──────── EXTRACTED INFORMATION

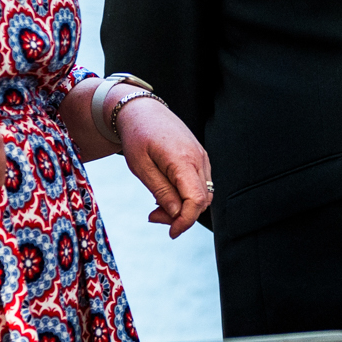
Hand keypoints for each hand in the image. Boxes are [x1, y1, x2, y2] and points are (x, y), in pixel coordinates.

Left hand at [114, 95, 213, 237]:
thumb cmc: (137, 136)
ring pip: (204, 193)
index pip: (196, 200)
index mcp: (183, 160)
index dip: (186, 221)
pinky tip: (166, 193)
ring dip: (184, 207)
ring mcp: (202, 156)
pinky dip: (186, 195)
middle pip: (202, 200)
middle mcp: (199, 158)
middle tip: (154, 216)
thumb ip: (161, 191)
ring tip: (158, 206)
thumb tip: (177, 214)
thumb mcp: (141, 167)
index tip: (171, 232)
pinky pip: (199, 183)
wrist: (141, 109)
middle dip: (181, 216)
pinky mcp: (199, 156)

────────────────

* [PROBLEM STATEMENT]: Of all the entries above, retype exactly the lines from the line with "index pip: (196, 200)" to the line with "thumb mcp: (141, 167)", both included, and no others.

* [ANSWER TO THIS EXERCISE]:
index pip: (196, 200)
index mcp: (183, 160)
index dip: (186, 221)
pinky tip: (166, 193)
ring dip: (184, 207)
ring mcp: (202, 156)
pinky dip: (186, 195)
middle pip: (202, 200)
middle mcp: (199, 158)
middle tip: (154, 216)
thumb ip: (161, 191)
ring tip: (158, 206)
thumb tip: (177, 214)
thumb mcp: (141, 167)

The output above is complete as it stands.